Vincent Van Gogh, the Dutch painter, on the other hand wandered through a more defined insanity and languished at mental asylums while still painting his apparently crazy ideas furiously. The critics and the gentry of his time, rejected his work as useless. But, the force of his painful creativity kept him on that path of doing what he wanted - suffering the demons of social acceptance while expressing his turmoil through the harsh strokes and striking colors on canvasses, perhaps the only things that accepted him silently.
Many may believe so, but science (“Science,” 2012) can not be devoid of art. Whenever art is taken out of science, it becomes mere technology. Consider for example the story of the so called Eureka moment of Archimedes (“The story behind Archimedes’ legendary ‘Eureka!’ moment #ItsNotMagicItsScience.com,” n.d.) when he realized that water gets displaced from his bath tub when he enters it. Whether he shouted ‘Eureka’ and ran naked through the streets in his excitement to inform the king, could well be fiction. The fact that his discovery happened neither in a laboratory nor while he was performing an experiment, points towards the ability of the mind to constantly wonder, question, analyze, deduce and express… exactly the process an artist undergoes.
August Kekule (“Friedrich August Kekulé von Stradonitz - Wikipedia, the free encyclopedia,” n.d.), in 1865, published a paper describing the structure of the Benzene molecule. He had fallen asleep while pondering over the structure and dreamt of a snake holding its tail in its mouth, forming a ring like structure. He woke up and interpreted that ring as six Carbon atoms with alternating double and single bonds. Newton watched an apple fall and contemplated about gravity. Galileo Galilei’s (“The Galileo Project,” n.d.) passion turned him almost blind towards the end of his life because of his gazing at the sky and the sun for years through his telescope, to confirm, re-confirm and re-affirm that the earth is not as holy and powerful as religion suggested and that it revolved around the sun. Having uttered the blasphemous words and post his inquest by the church, he was made to retract his statement and confined to his house for the rest of his life, perhaps to prevent the world from getting polluted by his thoughts. Yet, his thoughts prevailed and changed the way we think today. As per the play Galileo, written by Bertolt Brecht, the well known German playwright, Galileo encouraged his students (before he was barred by the church to experiment and teach about the celestial bodies in the sky) to question and challenge one’s own ideas in every possible way and to re-examine them from every possible angle to see if they really work. In other words, not only did he just look at the planets and the stars but he also tried to interpret and deduce by letting his mind free to imagine, think and create concepts beyond what he saw. That is the way of science to develop logic – question, examine, understand, conceptualize, explain and express.

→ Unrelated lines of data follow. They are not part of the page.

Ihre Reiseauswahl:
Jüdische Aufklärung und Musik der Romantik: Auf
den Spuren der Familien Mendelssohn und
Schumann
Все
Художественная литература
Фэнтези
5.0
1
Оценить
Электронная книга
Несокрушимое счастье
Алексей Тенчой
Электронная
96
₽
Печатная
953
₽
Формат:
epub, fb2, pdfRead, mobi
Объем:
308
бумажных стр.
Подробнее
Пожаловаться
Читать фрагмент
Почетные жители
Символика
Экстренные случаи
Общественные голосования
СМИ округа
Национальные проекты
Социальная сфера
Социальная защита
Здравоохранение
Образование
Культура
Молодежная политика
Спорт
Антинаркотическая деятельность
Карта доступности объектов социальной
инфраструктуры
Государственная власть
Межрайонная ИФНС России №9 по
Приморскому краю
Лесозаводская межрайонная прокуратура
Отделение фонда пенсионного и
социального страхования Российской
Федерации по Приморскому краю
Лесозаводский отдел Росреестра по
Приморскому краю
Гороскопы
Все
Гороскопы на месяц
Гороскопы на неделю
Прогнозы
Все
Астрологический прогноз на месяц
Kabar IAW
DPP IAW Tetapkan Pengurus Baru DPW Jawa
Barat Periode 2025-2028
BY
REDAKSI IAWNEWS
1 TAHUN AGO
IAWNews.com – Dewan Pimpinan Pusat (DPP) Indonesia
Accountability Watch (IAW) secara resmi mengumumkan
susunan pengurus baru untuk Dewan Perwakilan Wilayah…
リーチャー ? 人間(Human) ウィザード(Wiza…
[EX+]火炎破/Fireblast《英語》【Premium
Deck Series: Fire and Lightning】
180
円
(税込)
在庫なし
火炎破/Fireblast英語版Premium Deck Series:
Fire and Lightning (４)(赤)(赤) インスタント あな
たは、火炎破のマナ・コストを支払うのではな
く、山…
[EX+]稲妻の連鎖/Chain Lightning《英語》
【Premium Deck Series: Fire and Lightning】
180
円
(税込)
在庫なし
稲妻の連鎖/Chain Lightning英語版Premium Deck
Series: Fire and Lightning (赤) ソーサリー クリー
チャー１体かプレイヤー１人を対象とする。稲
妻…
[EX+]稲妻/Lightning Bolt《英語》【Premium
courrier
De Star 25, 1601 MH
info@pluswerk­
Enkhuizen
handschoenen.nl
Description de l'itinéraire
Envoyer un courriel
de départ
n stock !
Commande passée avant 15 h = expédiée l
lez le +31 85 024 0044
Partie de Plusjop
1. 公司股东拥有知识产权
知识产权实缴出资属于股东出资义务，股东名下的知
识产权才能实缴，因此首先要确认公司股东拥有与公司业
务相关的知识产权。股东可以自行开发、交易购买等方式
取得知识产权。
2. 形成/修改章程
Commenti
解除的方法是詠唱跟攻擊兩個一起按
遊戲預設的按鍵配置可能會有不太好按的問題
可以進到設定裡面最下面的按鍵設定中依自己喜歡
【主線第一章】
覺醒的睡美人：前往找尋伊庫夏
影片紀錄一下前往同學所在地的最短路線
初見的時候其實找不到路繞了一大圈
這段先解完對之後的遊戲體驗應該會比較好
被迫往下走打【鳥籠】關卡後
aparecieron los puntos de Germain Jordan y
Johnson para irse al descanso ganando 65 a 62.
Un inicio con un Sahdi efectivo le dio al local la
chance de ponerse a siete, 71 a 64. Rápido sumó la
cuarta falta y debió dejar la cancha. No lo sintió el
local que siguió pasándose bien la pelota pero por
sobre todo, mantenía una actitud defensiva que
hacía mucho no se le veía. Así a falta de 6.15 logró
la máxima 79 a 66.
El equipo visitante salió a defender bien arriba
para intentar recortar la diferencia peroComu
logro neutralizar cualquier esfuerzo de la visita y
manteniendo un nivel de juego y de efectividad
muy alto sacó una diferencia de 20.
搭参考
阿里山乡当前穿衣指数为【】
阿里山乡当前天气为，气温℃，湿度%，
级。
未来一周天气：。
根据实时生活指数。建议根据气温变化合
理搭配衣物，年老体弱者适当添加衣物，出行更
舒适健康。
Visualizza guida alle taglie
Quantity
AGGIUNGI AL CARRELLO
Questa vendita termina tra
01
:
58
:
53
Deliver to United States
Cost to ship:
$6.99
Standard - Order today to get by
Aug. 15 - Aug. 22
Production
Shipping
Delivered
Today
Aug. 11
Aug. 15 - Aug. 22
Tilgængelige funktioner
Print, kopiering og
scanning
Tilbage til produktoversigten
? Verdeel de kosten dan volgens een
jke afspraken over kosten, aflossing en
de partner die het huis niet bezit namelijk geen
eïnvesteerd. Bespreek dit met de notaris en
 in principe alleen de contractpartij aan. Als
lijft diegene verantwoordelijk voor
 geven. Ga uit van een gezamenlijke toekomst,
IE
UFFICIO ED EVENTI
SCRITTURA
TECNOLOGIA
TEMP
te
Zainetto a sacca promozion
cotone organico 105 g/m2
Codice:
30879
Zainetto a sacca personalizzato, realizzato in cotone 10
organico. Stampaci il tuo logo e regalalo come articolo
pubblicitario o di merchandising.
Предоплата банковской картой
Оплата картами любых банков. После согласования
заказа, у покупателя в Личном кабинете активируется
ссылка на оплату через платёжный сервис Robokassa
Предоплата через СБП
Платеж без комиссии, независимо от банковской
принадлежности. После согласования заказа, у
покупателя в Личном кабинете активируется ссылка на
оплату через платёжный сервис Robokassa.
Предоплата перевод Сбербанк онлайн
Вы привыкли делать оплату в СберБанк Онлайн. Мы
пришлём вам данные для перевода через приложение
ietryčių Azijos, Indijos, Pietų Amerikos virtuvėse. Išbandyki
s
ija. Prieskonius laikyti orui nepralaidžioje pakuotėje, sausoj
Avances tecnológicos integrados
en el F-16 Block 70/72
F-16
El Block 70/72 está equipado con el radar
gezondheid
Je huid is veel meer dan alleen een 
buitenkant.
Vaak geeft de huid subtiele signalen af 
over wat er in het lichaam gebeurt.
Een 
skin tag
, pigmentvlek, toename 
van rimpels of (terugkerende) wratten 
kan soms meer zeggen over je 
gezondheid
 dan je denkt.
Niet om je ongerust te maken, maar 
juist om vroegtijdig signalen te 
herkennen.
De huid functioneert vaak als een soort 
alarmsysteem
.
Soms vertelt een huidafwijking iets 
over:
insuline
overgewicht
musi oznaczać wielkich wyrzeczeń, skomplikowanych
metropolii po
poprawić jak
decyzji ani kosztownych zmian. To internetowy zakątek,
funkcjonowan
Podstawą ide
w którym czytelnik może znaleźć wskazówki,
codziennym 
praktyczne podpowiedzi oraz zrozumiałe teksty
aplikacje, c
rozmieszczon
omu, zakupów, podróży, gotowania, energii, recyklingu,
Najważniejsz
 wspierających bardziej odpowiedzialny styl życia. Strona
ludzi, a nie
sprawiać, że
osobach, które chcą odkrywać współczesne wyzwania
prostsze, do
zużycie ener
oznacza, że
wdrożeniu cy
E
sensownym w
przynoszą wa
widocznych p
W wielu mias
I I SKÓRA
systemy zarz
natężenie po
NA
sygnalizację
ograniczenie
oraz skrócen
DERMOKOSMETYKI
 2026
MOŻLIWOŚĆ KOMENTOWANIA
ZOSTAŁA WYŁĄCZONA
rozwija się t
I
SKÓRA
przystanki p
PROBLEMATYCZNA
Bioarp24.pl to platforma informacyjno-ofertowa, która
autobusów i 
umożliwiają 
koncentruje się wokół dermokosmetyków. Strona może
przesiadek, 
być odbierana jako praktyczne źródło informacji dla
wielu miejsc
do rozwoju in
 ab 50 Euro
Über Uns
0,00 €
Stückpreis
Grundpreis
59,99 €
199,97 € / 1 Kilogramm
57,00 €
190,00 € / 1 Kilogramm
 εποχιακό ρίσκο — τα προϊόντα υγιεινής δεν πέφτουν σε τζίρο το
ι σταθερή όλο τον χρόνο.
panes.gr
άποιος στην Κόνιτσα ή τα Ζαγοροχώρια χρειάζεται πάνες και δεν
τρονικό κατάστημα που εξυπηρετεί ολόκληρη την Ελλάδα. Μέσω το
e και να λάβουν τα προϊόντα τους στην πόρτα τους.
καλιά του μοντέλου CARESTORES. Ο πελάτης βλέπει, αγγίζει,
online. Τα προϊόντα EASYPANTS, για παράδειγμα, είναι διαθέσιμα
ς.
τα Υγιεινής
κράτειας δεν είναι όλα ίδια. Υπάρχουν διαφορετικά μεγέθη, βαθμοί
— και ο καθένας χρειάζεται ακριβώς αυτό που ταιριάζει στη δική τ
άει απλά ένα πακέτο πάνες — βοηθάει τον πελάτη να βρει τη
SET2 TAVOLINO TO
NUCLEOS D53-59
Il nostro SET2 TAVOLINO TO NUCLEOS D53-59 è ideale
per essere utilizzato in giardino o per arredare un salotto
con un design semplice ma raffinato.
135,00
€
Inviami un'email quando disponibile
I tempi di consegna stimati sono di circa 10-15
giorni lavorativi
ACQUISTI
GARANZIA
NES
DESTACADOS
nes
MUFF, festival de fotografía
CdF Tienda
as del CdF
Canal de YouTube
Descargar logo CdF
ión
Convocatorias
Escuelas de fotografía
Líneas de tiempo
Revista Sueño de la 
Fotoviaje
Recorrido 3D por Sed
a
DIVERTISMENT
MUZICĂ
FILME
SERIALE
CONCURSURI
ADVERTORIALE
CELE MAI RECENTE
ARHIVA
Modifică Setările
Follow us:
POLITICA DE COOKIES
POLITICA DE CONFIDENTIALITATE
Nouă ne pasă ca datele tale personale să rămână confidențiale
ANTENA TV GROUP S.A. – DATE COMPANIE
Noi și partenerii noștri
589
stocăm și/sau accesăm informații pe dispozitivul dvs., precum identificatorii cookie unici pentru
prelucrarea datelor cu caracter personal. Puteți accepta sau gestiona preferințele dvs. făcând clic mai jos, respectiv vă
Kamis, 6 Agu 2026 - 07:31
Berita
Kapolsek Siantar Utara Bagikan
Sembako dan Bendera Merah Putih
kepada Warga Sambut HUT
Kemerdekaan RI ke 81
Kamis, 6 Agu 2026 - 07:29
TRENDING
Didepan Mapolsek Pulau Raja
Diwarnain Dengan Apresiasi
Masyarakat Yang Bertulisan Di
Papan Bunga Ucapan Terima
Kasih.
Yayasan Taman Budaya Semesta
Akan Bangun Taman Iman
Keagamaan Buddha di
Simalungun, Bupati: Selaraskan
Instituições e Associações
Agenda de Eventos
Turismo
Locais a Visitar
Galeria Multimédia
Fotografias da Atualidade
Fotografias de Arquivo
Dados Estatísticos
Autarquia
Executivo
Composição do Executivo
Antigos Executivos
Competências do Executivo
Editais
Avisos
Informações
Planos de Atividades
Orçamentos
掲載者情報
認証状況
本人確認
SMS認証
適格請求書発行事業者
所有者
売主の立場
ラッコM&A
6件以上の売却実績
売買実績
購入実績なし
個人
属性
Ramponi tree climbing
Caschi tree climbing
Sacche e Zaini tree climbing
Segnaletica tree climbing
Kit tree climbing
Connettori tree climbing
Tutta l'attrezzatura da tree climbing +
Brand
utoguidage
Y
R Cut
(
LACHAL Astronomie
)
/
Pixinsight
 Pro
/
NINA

The word ‘science’ itself came from Latin ‘scientia’ which means ‘knowledge’. It refers to a way of ‘pursuing knowledge’, not just knowledge itself, and that is the way of constant questioning. Art on the other hand, engages people by questioning, thinking, exploring and expressing what the artist has figured out after an exploration of whatever he is engaged with. Galileo was an artist in terms of perfecting his ideas and explanations through observations of the planetary motions and questioning of the existing concept of the crystal sphere that held the universe together. It was his passion that led him to peep through his telescope and deduce that the earth revolves around the sun which he then expressed in words. Another interesting fact, and perhaps the bigger reason why the church got after him, was that he chose to publish his thoughts about the earth and the sun in vernacular Italian, rather than Latin (the language used for the elite and professional scientific discourse at that time). This was a deviation from the norm, like an artist trying to take art beyond the confines of the elite art galleries and hallowed spaces, to the common people, in a bid to experiment with the reach of newer ideas. That little act of his made the common people connect with a larger idea of questioning things in life, rather than remaining subservient to the authorities.